All I was intending to do is let Frozen know that she is not alone in thinking that her abuser must be something really bad. I know that my father is not the average person with just a few problems. (You can read my diary to understand) Sometimes like being physically sick yourself, just having a name to put to the problem makes it easier to understand. When trying to understand why people have hurt you the way they did, it's easier to make them out to be some kind of a monster(label of sociopath) so that you can try and make sense of why this happened to you.

Anyway I don't know if this makes sense but it's what I am thinking and feeling right now.
 
This thread reminds me of this...

I agree with many of the things said in that thread, and I have noticed actually many 'normal' people without ptsd use psychopath or sociopath as a catch all term for all people with destructive personalities. Hell, I have been accused of being a sociopath just because I didnt do a very good job of making microfacial expressions and connecting with people, never mind that most true sociopaths are very charming and connect superficially quite easily.

However, I am absolutely qualified and confident in my diagnosis of my mother as someone with narcissistic personality disorder. For anyone with that disorder, they are incredibly simple, and although its hard for anyone to really get to know them to the point where they can see it, if anyone does REALLY get to know them, it becomes obvious what they are.

I didn't admit it to myself or label it until years later but I knew exactly what she was at about age 12, as soon as my mind had developed the logic to understand that everything she did was driven by what is basically flattery.
 
Thank you to all of you that replied! It definitely feels better knowing I'm not alone in my situation and the cause of my CPTSD.

As some stated, it's almost impossible to get a formal diagnosis on a sociopath because they know how to act more "normal" than the general population does. I have always said his lies are more believable than my truths.

My ex has never been officially diagnosed either, although when you have 3 or more counselors/therapist all come up with this diagnosis on their own, without a word from me, it becomes more of a reality.

When I was first told of the possibility of him being a sociopath I didn't know what one was, when I began to read through article after article on sociopaths, I was desperately trying to find the behaviors that didn't fit him, I could not grasp some of the traits they have, I didn't want the descriptions to fit him!
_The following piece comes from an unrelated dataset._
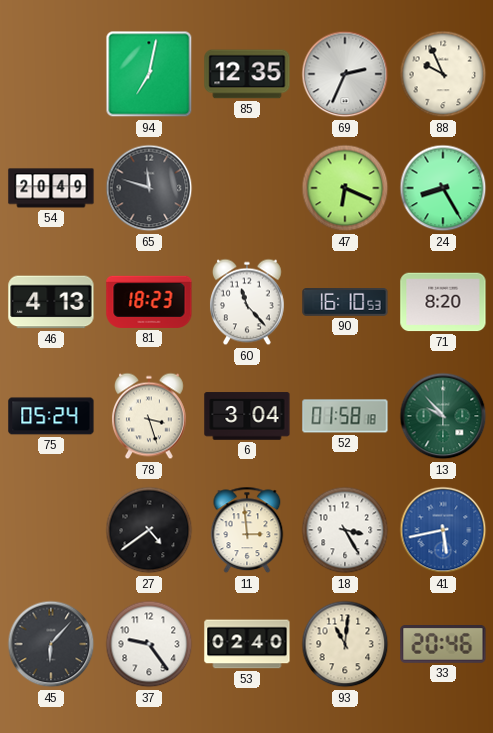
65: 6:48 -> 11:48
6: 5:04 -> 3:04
In particular the areas where they tell you that a sociopath will never stop until you're dead or crazy.....I went into shock after about the third or fourth article/descriptions.
Every single thing they said, fit him to a T, it was as if they were describing him specifically.

I truly wish I had never found out!! I did better just thinking he was not a nice person and had abusive traits that could be easily fought.
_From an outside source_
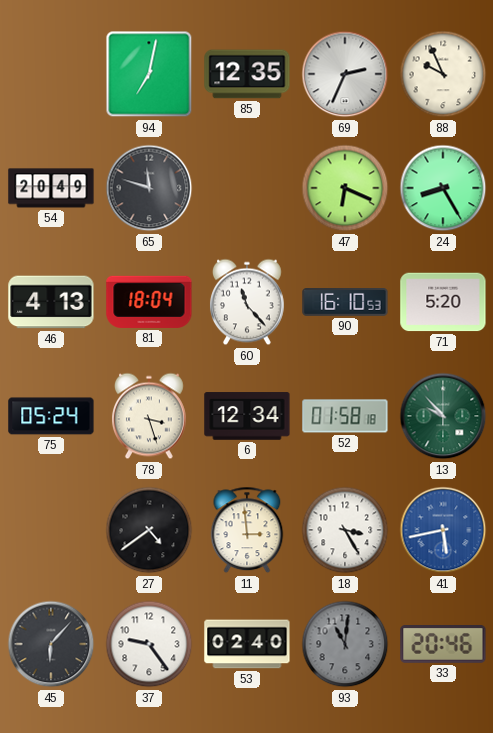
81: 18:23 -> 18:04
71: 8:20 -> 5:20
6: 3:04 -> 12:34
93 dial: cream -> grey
I am now going through a pretty rough time, not wanting to fight him anymore, not wanting to fear this any longer. He uses my 14 yr old daughter which triggers me beyond words and to the point I want her to live with him so that I can somehow get free of the hold he has on my life. :(

I just don't know how to deal with it anymore, and I have no coping skills whatsoever when it comes to the stunts he pulls.
 
Are we talking about people who have an "illness" towards "other people"? Yes, I developed PTSD because of people like that: My mother, the cops who arrested and harassed any boys they wanted to, the judge who had been running the operation to throw boys in jail for years.